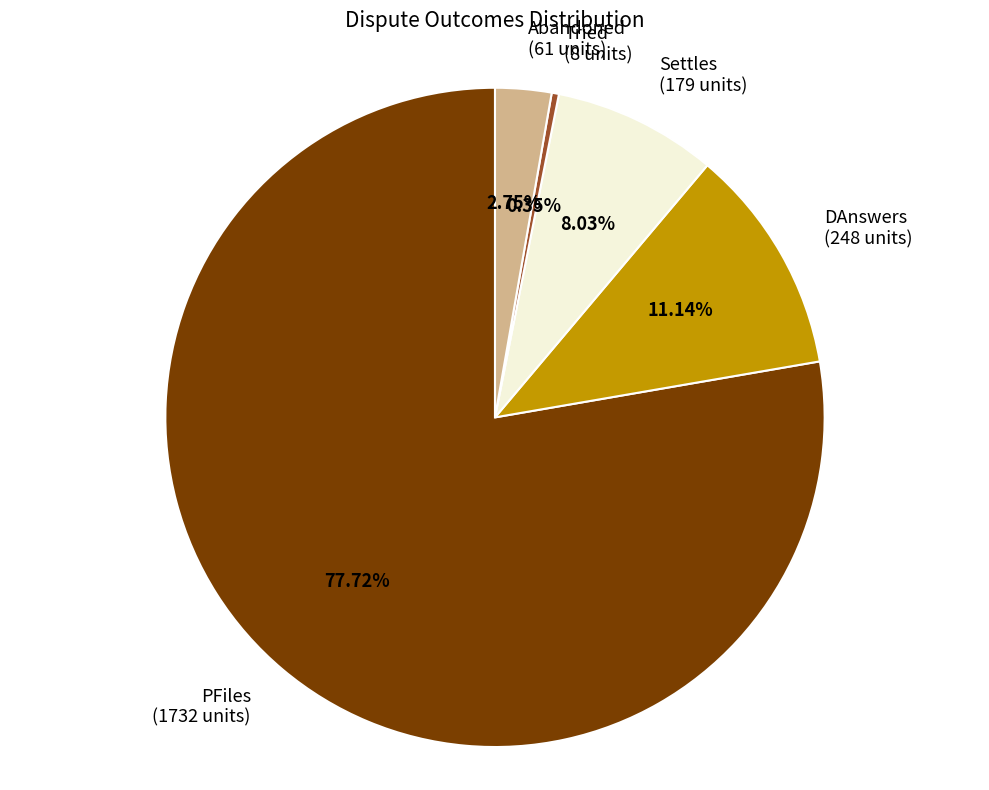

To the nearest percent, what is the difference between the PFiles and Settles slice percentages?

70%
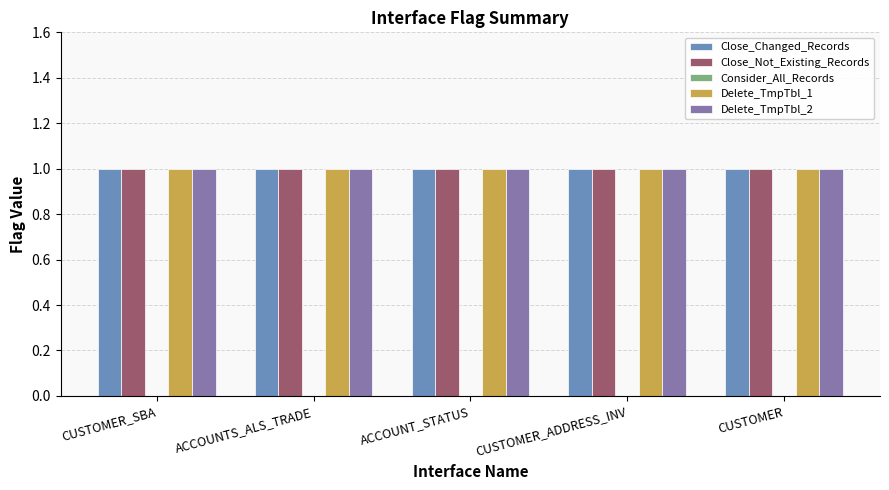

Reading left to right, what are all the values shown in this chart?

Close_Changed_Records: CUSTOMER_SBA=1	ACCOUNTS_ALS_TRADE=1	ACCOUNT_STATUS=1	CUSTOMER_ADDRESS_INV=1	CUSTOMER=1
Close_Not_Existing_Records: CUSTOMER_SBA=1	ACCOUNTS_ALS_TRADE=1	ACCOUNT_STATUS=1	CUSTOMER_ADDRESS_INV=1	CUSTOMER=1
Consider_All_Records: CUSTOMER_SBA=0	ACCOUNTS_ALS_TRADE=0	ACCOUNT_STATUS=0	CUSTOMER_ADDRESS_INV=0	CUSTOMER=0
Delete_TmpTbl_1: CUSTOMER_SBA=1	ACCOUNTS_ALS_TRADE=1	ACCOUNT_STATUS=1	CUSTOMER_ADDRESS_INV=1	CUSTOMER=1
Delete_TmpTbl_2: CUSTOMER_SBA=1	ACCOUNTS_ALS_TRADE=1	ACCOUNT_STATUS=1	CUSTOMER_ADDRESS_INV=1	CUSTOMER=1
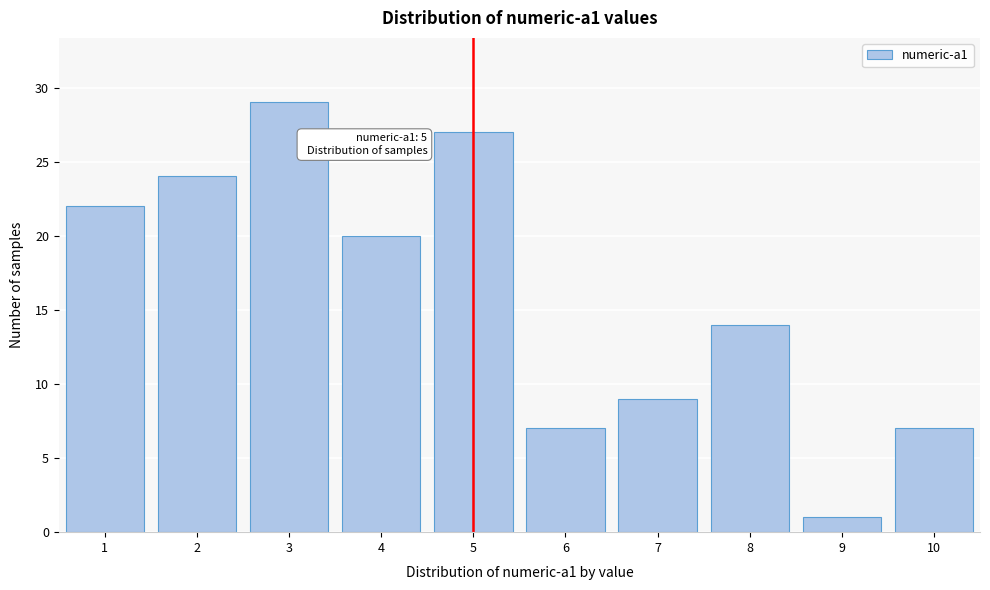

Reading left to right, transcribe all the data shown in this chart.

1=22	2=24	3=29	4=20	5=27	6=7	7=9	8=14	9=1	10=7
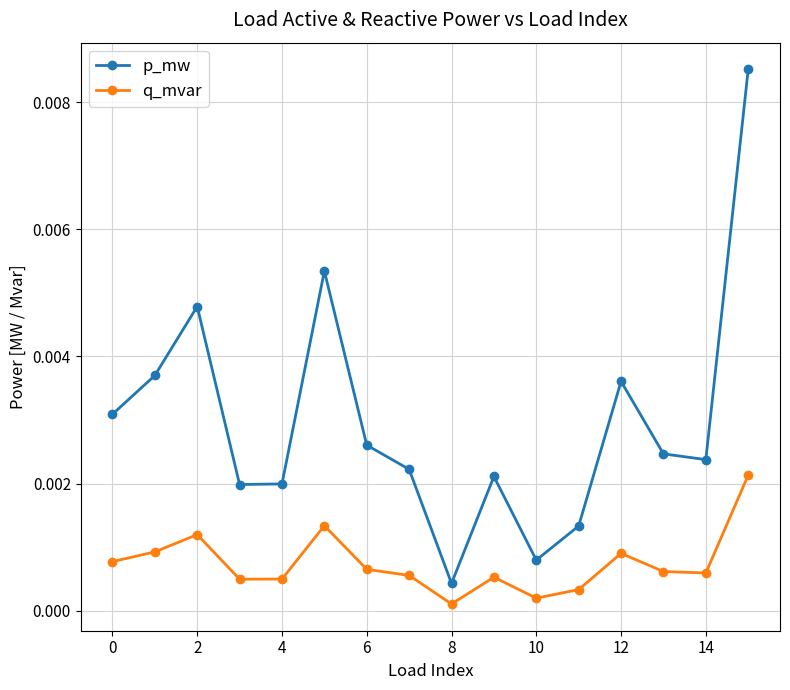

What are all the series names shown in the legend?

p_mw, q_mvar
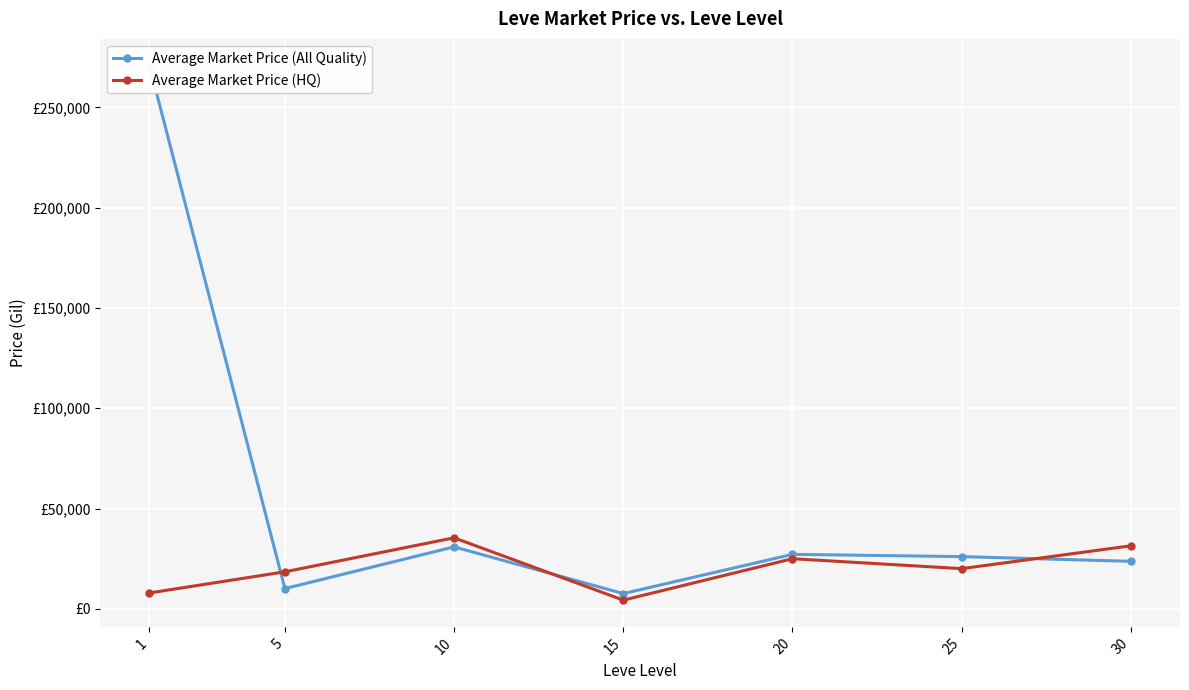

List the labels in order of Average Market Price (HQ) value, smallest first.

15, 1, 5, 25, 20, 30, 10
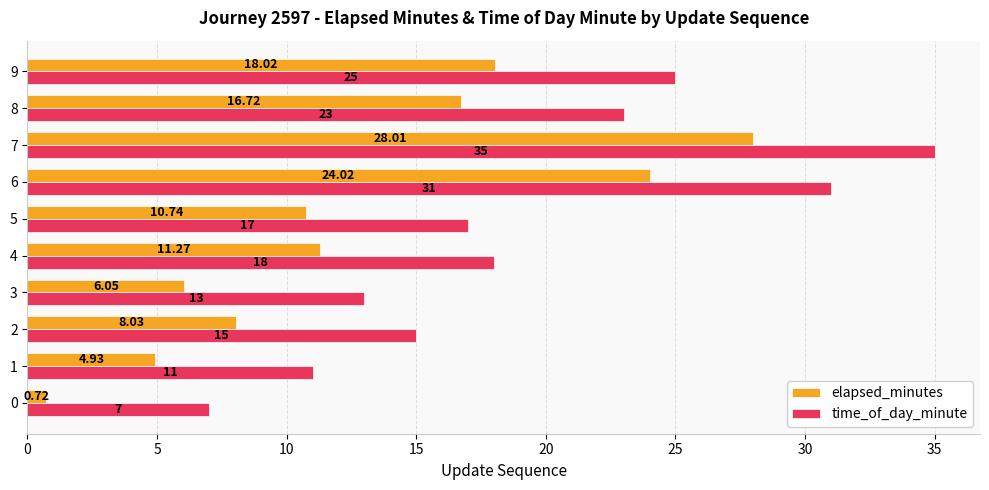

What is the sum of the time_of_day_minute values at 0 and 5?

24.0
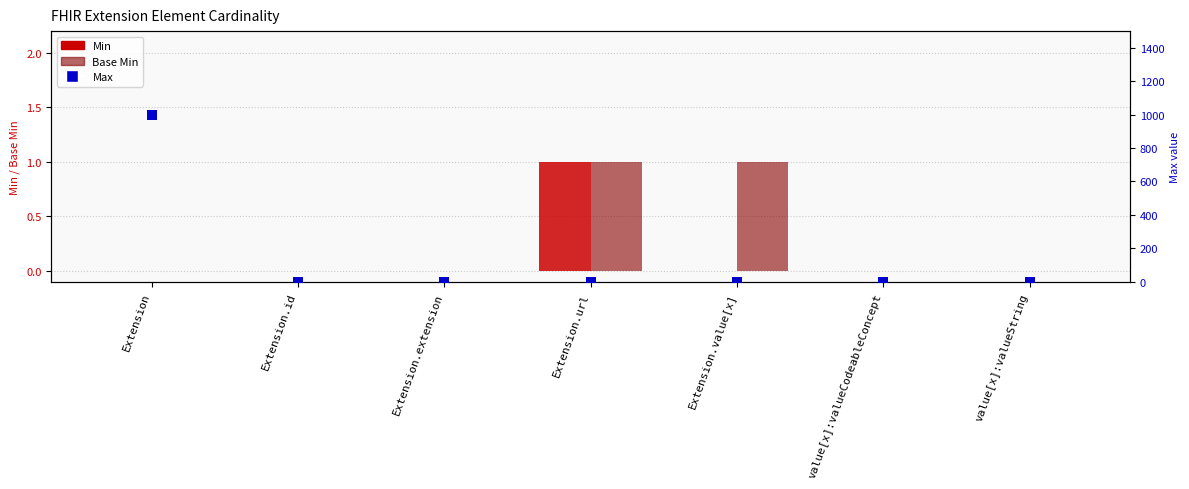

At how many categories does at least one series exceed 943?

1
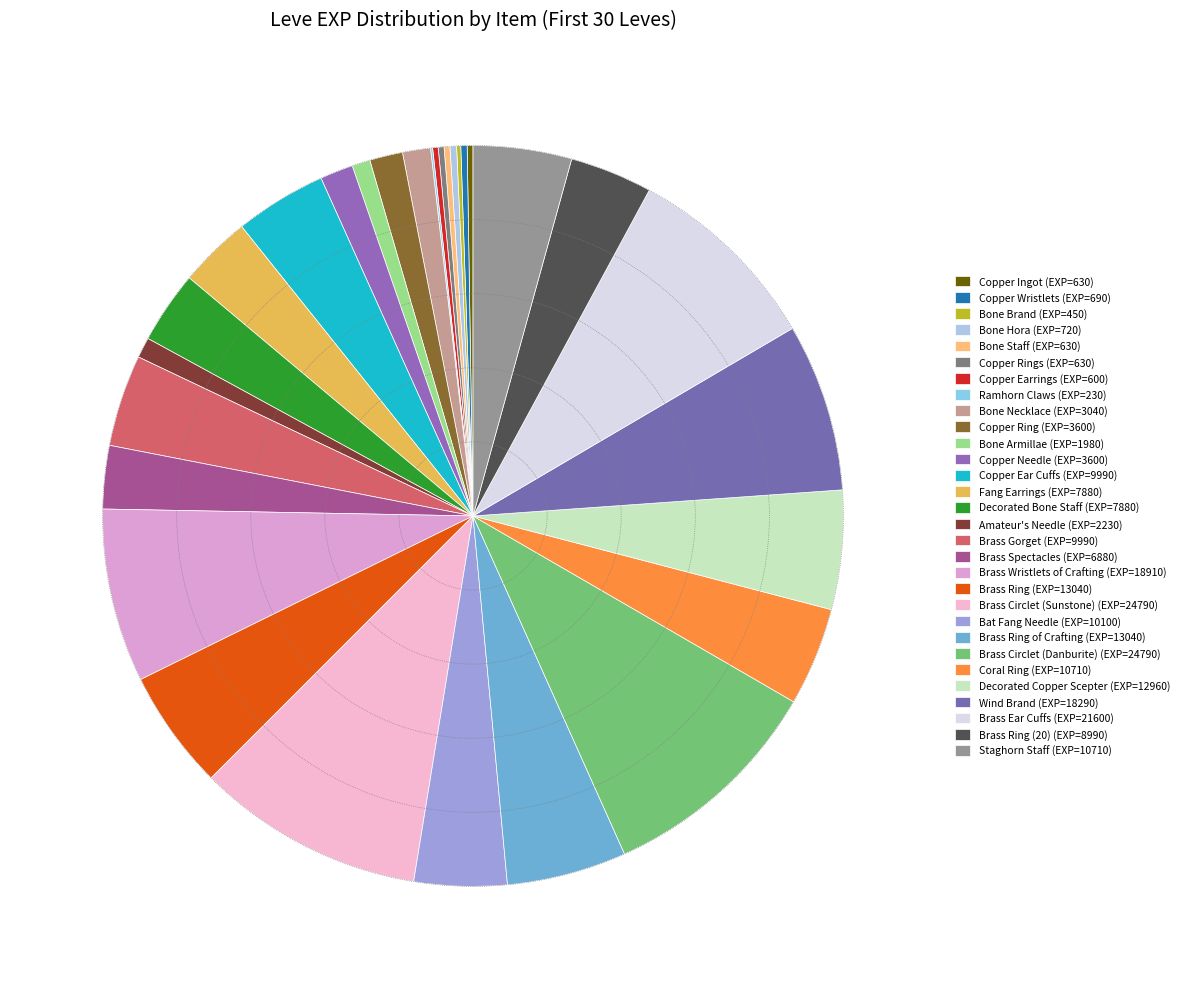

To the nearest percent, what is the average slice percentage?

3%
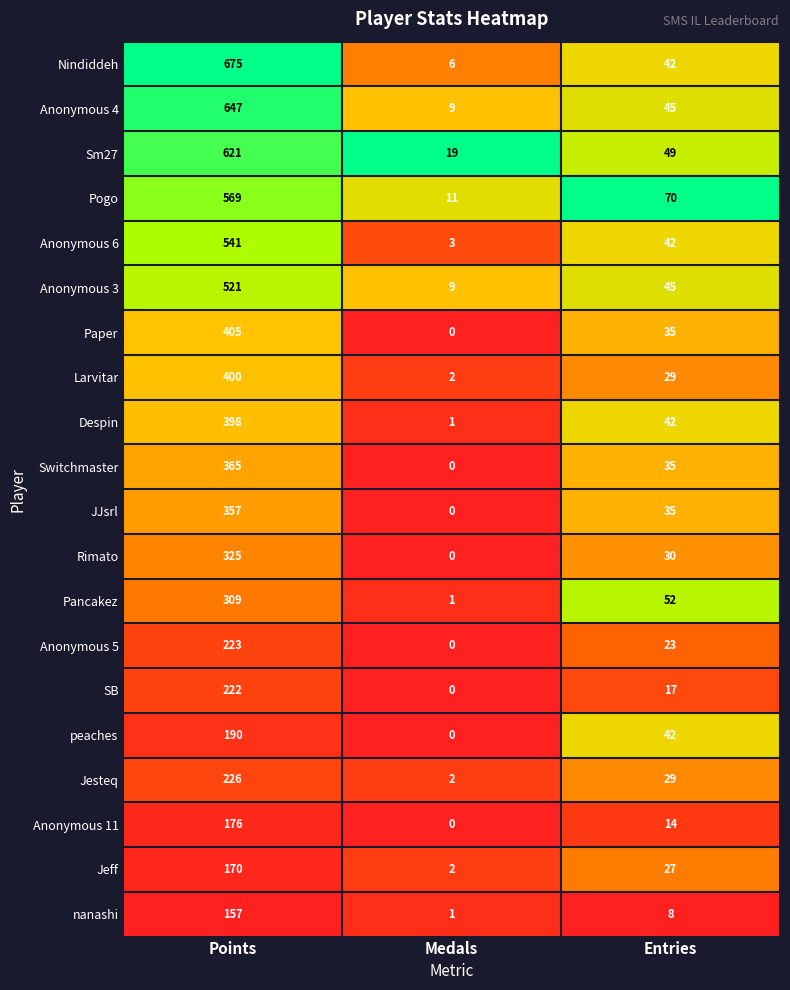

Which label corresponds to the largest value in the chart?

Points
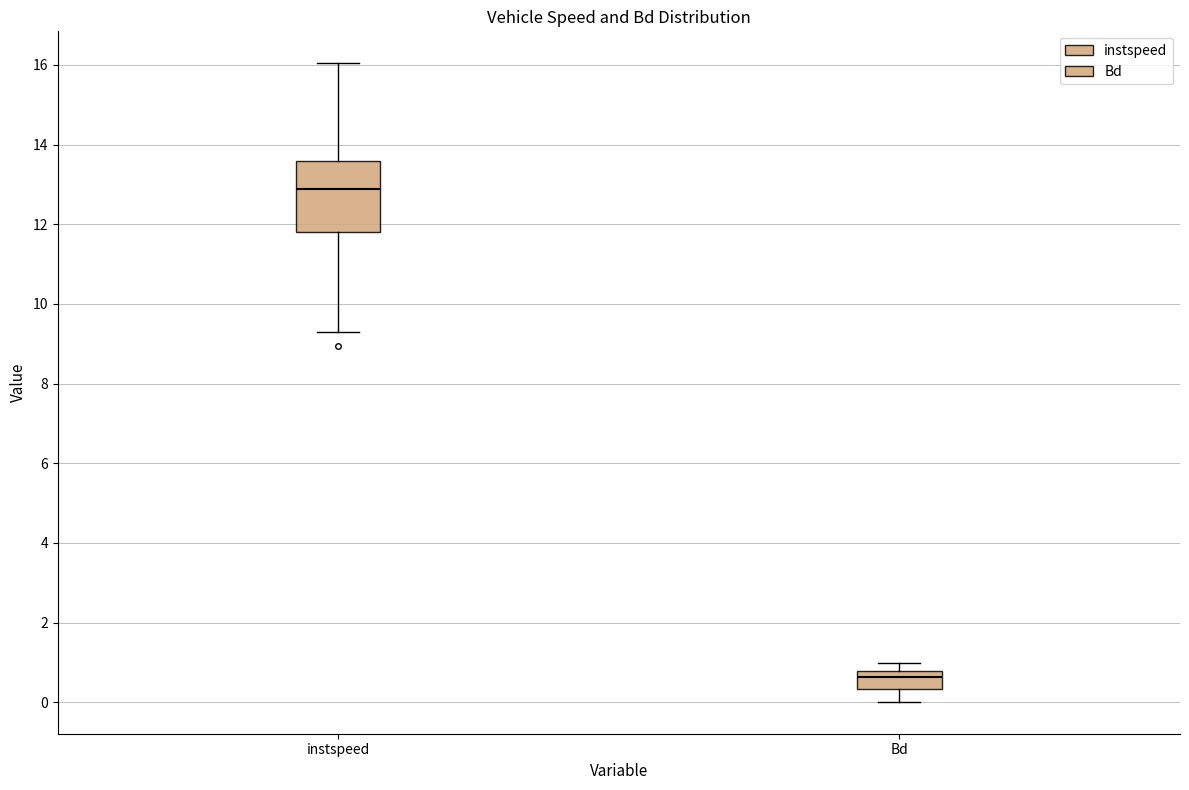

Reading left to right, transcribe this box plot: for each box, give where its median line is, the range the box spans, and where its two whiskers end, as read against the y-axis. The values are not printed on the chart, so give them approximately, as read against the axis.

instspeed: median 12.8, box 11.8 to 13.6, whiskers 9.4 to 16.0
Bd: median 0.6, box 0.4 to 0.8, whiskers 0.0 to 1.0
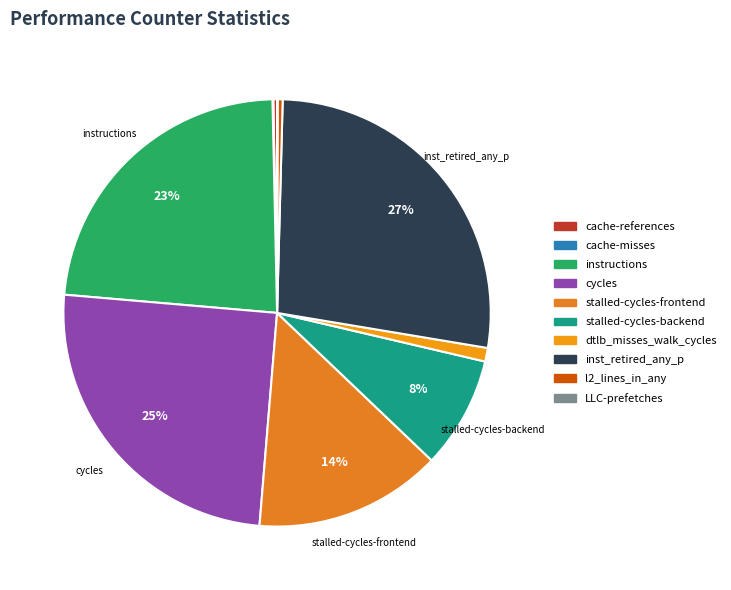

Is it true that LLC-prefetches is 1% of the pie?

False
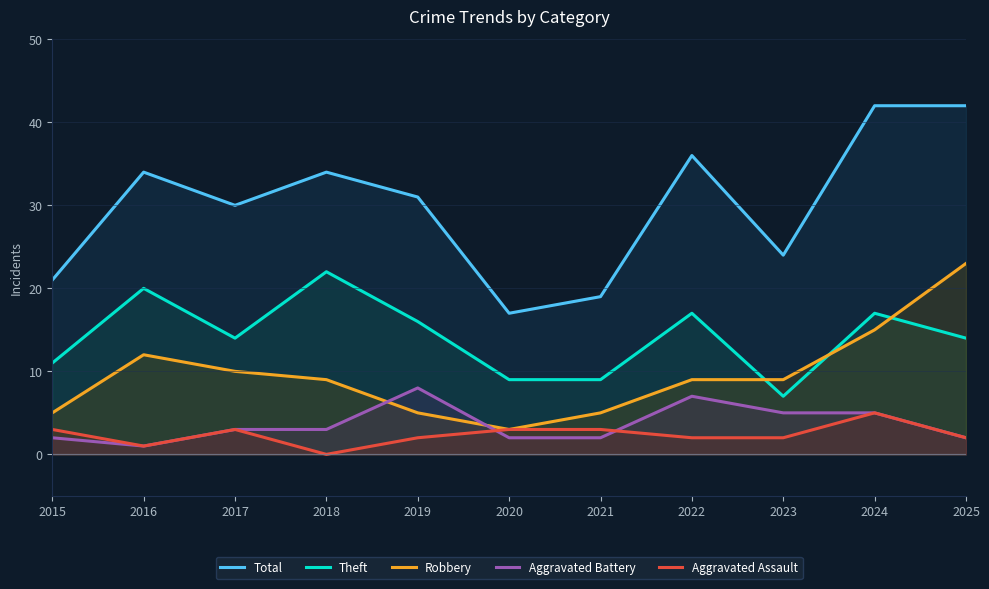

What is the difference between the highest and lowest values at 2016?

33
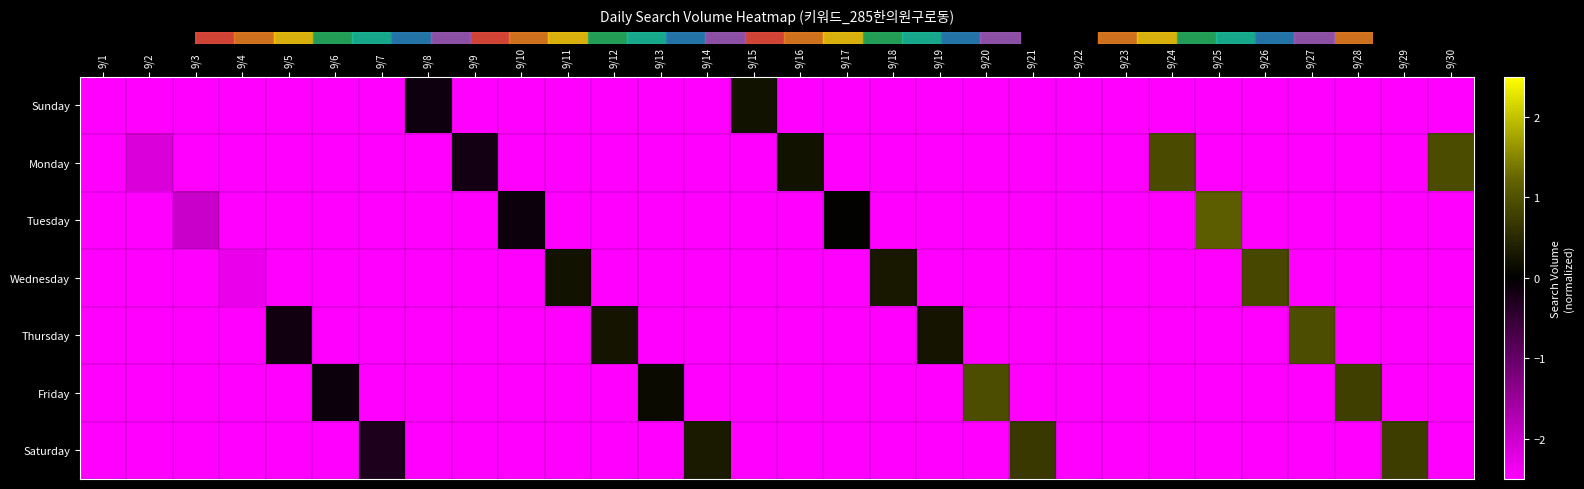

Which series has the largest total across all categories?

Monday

__What is needed__. Set down each of the entries above verbatim, leaving out the pictures.

__Output of the exercise__.
To the nearest percent, what is the difference between the PFiles and Settles slice percentages?

70%

Reading left to right, what are all the values shown in this chart?

Close_Changed_Records: CUSTOMER_SBA=1	ACCOUNTS_ALS_TRADE=1	ACCOUNT_STATUS=1	CUSTOMER_ADDRESS_INV=1	CUSTOMER=1
Close_Not_Existing_Records: CUSTOMER_SBA=1	ACCOUNTS_ALS_TRADE=1	ACCOUNT_STATUS=1	CUSTOMER_ADDRESS_INV=1	CUSTOMER=1
Consider_All_Records: CUSTOMER_SBA=0	ACCOUNTS_ALS_TRADE=0	ACCOUNT_STATUS=0	CUSTOMER_ADDRESS_INV=0	CUSTOMER=0
Delete_TmpTbl_1: CUSTOMER_SBA=1	ACCOUNTS_ALS_TRADE=1	ACCOUNT_STATUS=1	CUSTOMER_ADDRESS_INV=1	CUSTOMER=1
Delete_TmpTbl_2: CUSTOMER_SBA=1	ACCOUNTS_ALS_TRADE=1	ACCOUNT_STATUS=1	CUSTOMER_ADDRESS_INV=1	CUSTOMER=1

Reading left to right, transcribe all the data shown in this chart.

1=22	2=24	3=29	4=20	5=27	6=7	7=9	8=14	9=1	10=7

What are all the series names shown in the legend?

p_mw, q_mvar

List the labels in order of Average Market Price (HQ) value, smallest first.

15, 1, 5, 25, 20, 30, 10

What is the sum of the time_of_day_minute values at 0 and 5?

24.0

At how many categories does at least one series exceed 943?

1

To the nearest percent, what is the average slice percentage?

3%

Which label corresponds to the largest value in the chart?

Points

Reading left to right, transcribe this box plot: for each box, give where its median line is, the range the box spans, and where its two whiskers end, as read against the y-axis. The values are not printed on the chart, so give them approximately, as read against the axis.

instspeed: median 12.8, box 11.8 to 13.6, whiskers 9.4 to 16.0
Bd: median 0.6, box 0.4 to 0.8, whiskers 0.0 to 1.0

Is it true that LLC-prefetches is 1% of the pie?

False

What is the difference between the highest and lowest values at 2016?

33

Which series has the largest total across all categories?

Monday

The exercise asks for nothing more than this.